We claim that $O_{AB}O_{DE}$, etc, pass through the midpoint of $OX$. Note that $\triangle{BOD} \sim \triangle{BO_{AB}X} \sim \triangle{XO_{DE}D} \implies \triangle{DXB} \sim \triangle{DO_{DE}O} \implies OO_{DE} = DO_{DE} \cdot \frac{BX}{DX} = XO_{AB} \implies O_{AB}XO_{DE}O$ is a parallelogram, done. $\square$

Very nice problem! Here's a solution using inversion. Let the reflections of $P$ over lines $O_{AB}O_{DE}, O_{BC}O_{EF}, O_{CD}O_{FA}$ be $P_1,P_2,P_3$ respectively. Simple angle chasing yields $O,P$ are isogonal conjugates in hexagon $O_{AB}O_{BC}O_{CD}O_{DE}O_{EF}O_{FA}$, and so $O_{AB} O_{DE}, O_{BC}O_{EF}, O_{CD}O_{FA}$ are concurrent (at a point, say $T$) by Brianchon's theorem. Note that $T$ is the center of $\odot (PP_1P_2P_3)$ since $TP=TP_1=TP_2=TP_3$. Claim: The radical axis of $\odot(PP_1P_2P_3)$ and $\odot(O)$ coincides with the polar of $X$ wrt. $\odot (O)$ (denote by $l$). Proof: We only need to prove that there exists a circle $\omega$ through $A, D$ orthogonal to both $\odot(PP_1P_2P_3)$ and $\odot(O)$. (Then we are done since $AA\cap DD, BB\cap EE, CC\cap FF$ all lie on $l$.) Now invert about $P$. Since $(A,D), (B,E), (C,F)$ are pairs of an involution on $\odot (O)$, the hexagon $A'B'C'D'E'F'$ obtained after inversion also satisfies the condition $A'D', B'E', C'F'$ are concurrent. From here we may use notations from the original problem.

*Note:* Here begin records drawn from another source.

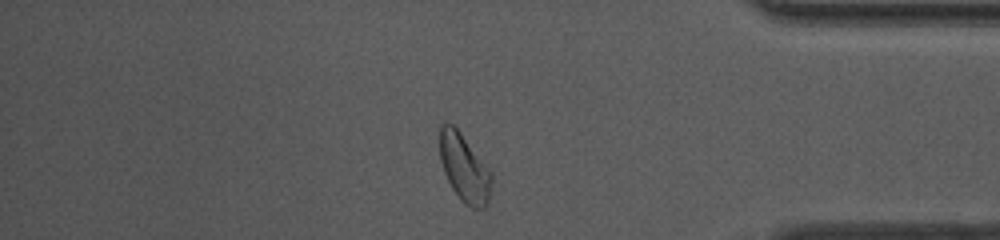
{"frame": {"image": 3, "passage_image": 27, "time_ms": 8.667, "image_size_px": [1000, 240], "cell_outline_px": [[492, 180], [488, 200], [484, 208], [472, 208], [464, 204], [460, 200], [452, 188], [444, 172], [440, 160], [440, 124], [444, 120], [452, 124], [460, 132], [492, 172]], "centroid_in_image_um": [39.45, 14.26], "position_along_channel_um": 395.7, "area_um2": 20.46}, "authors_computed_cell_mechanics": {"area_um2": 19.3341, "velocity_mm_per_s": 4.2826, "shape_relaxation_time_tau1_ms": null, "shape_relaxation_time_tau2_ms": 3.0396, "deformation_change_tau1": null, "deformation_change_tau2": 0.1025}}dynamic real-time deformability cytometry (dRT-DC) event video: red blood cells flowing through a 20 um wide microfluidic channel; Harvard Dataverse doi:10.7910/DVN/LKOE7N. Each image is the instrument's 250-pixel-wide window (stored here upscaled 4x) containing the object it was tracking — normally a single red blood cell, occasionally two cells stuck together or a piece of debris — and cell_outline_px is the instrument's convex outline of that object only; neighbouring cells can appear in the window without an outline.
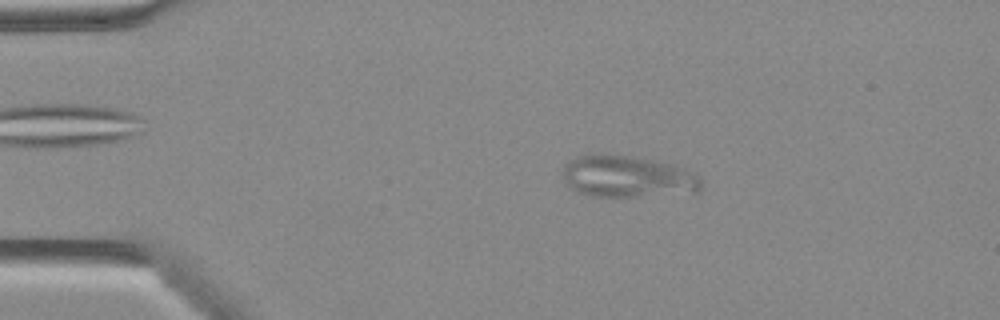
{"species": "Egyptian fruit bat (a non-hibernating species)", "species_latin": "Rousettus aegyptiacus", "temperature_condition": "warm", "stored_images_in_passage": 48, "camera_frame_rate_fps": 3000, "um_per_image_px": 0.085, "animal": {"sex": "female"}, "frame": {"image": 1, "passage_image": 9, "time_ms": 2.667, "image_size_px": [1000, 320], "cell_outline_px": [[704, 188], [696, 192], [636, 196], [588, 196], [572, 188], [564, 180], [560, 172], [564, 164], [568, 160], [580, 156], [628, 156], [652, 160], [668, 164], [680, 168], [700, 176], [704, 180]], "centroid_in_image_um": [53.34, 15.04], "position_along_channel_um": 31.7, "area_um2": 33.12}}
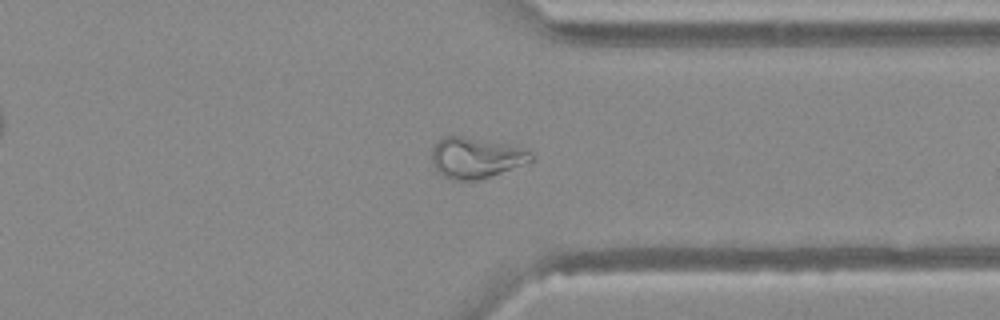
{"frame": {"image": 2, "passage_image": 37, "time_ms": 12.0, "image_size_px": [1000, 320], "cell_outline_px": [[536, 160], [476, 180], [452, 180], [436, 172], [432, 164], [432, 148], [444, 136], [464, 136], [508, 144], [528, 148], [532, 152]], "centroid_in_image_um": [40.47, 13.4], "position_along_channel_um": 370.9, "area_um2": 23.7}}
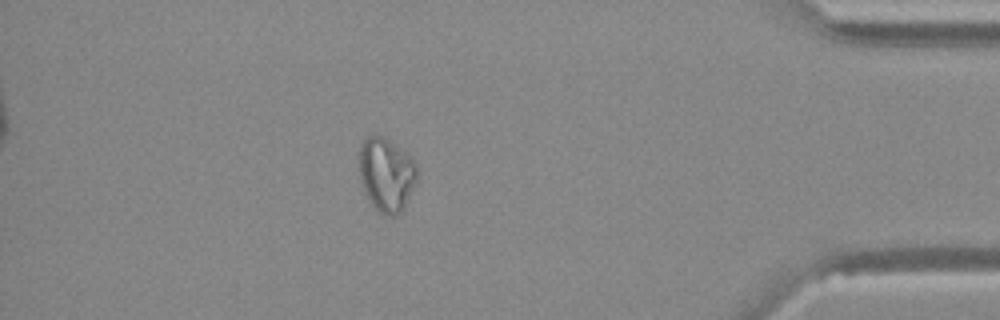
{"frame": {"image": 3, "passage_image": 42, "time_ms": 13.667, "image_size_px": [1000, 320], "cell_outline_px": [[416, 180], [404, 208], [396, 216], [384, 216], [368, 200], [364, 192], [360, 180], [360, 144], [368, 136], [384, 136], [400, 148], [412, 160], [416, 168]], "centroid_in_image_um": [32.82, 14.86], "position_along_channel_um": 402.4, "area_um2": 24.57}}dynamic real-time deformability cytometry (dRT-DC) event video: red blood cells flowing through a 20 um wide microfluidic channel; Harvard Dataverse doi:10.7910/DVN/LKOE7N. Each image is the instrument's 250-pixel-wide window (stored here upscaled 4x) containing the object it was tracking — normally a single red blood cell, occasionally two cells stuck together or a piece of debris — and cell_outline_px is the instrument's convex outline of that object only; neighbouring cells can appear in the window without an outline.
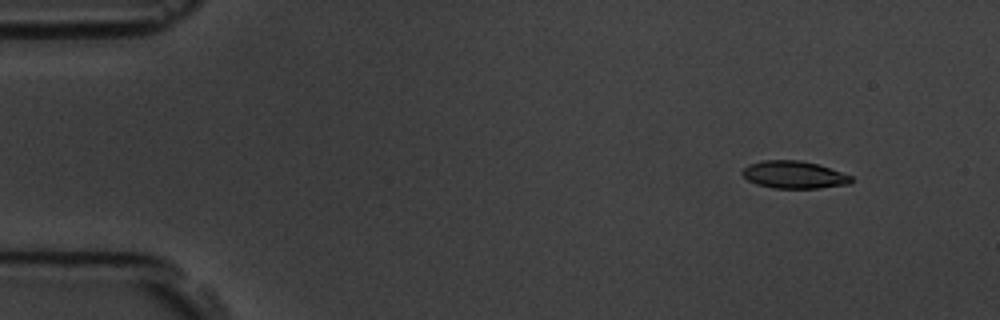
{"species": "common noctule bat (a hibernating species)", "species_latin": "Nyctalus noctula", "temperature_condition": "room temperature", "stored_images_in_passage": 3, "camera_frame_rate_fps": 3000, "um_per_image_px": 0.085, "animal": {"sex": "male", "body_mass_g": 19.5, "forearm_length_mm": 54.6}, "frame": {"image": 1, "passage_image": 1, "time_ms": 0.0, "image_size_px": [1000, 320], "cell_outline_px": [[852, 180], [848, 184], [816, 188], [772, 188], [756, 184], [748, 180], [740, 172], [748, 164], [760, 160], [800, 160], [816, 164], [852, 176]], "centroid_in_image_um": [67.42, 14.85], "position_along_channel_um": 17.6, "area_um2": 17.28}}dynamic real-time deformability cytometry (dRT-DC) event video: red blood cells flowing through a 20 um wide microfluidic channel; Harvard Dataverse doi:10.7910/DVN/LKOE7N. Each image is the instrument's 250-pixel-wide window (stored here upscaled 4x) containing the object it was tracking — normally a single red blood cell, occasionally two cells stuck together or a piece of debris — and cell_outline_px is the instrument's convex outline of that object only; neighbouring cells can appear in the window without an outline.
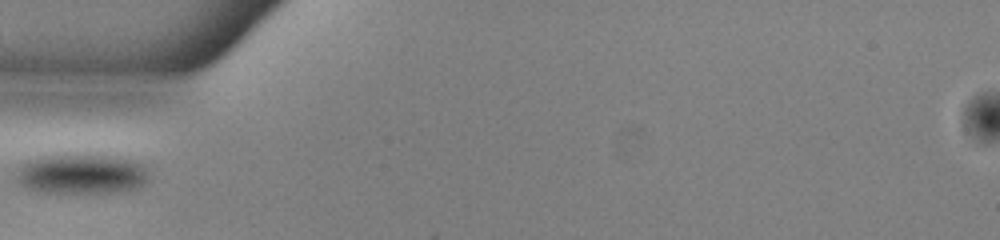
{"species": "common noctule bat (a hibernating species)", "species_latin": "Nyctalus noctula", "temperature_condition": "warm", "stored_images_in_passage": 36, "camera_frame_rate_fps": 3000, "um_per_image_px": 0.085, "animal": {"sex": "male", "body_mass_g": 13.0, "forearm_length_mm": 53.1}, "frame": {"image": 1, "passage_image": 1, "time_ms": 0.0, "image_size_px": [1000, 240], "cell_outline_px": [[148, 180], [144, 184], [132, 188], [108, 192], [44, 192], [24, 188], [16, 180], [16, 176], [20, 164], [28, 160], [44, 156], [116, 156], [144, 164], [148, 168]], "centroid_in_image_um": [6.91, 14.79], "position_along_channel_um": 78.1, "area_um2": 30.35}}
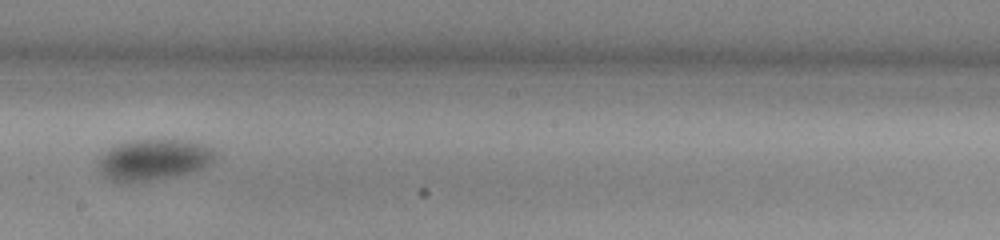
{"frame": {"image": 2, "passage_image": 13, "time_ms": 4.0, "image_size_px": [1000, 240], "cell_outline_px": [[216, 160], [204, 168], [192, 172], [148, 180], [112, 180], [104, 176], [100, 172], [96, 160], [100, 156], [116, 144], [132, 140], [188, 140], [204, 144], [212, 148], [216, 152]], "centroid_in_image_um": [13.11, 13.54], "position_along_channel_um": 235.1, "area_um2": 27.69}}
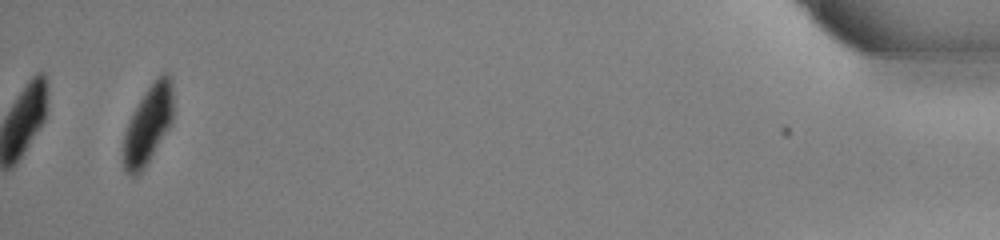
{"frame": {"image": 3, "passage_image": 34, "time_ms": 11.0, "image_size_px": [1000, 240], "cell_outline_px": [[172, 124], [148, 164], [136, 176], [128, 176], [124, 168], [124, 132], [140, 100], [156, 76], [160, 72], [168, 72], [172, 84]], "centroid_in_image_um": [12.62, 10.61], "position_along_channel_um": 422.6, "area_um2": 22.72}}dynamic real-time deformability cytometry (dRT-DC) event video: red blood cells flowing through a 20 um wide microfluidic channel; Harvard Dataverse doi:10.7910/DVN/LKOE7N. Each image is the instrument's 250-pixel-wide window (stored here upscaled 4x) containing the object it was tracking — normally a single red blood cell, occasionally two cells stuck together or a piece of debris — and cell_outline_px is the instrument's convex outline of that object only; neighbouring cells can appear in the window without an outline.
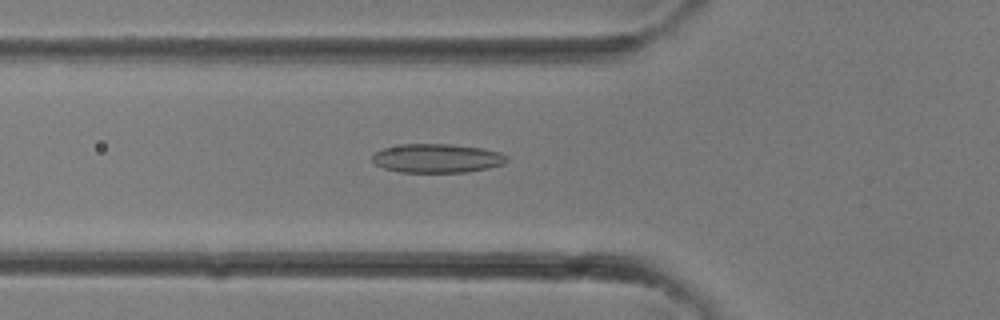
{"species": "common noctule bat (a hibernating species)", "species_latin": "Nyctalus noctula", "temperature_condition": "room temperature", "stored_images_in_passage": 32, "camera_frame_rate_fps": 3000, "um_per_image_px": 0.085, "animal": {"sex": "female"}, "frame": {"image": 1, "passage_image": 11, "time_ms": 3.333, "image_size_px": [1000, 320], "cell_outline_px": [[508, 160], [504, 164], [488, 168], [468, 172], [400, 172], [384, 168], [376, 164], [372, 160], [372, 156], [376, 152], [384, 148], [400, 144], [452, 144], [480, 148], [500, 152], [508, 156]], "centroid_in_image_um": [37.17, 13.45], "position_along_channel_um": 88.6, "area_um2": 22.66}}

It suffices to show that the circle $\omega$ through $A,D$ orthogonal to $\odot (O)$ is also orthogonal to $l$, but the center of $\omega$ is exactly $AA\cap DD$ which lies on $l$. $\blacksquare$ From the claim we get $OX \perp l$, $OT \perp l$, hence the final line $OX$ is also through $T$. $\blacksquare$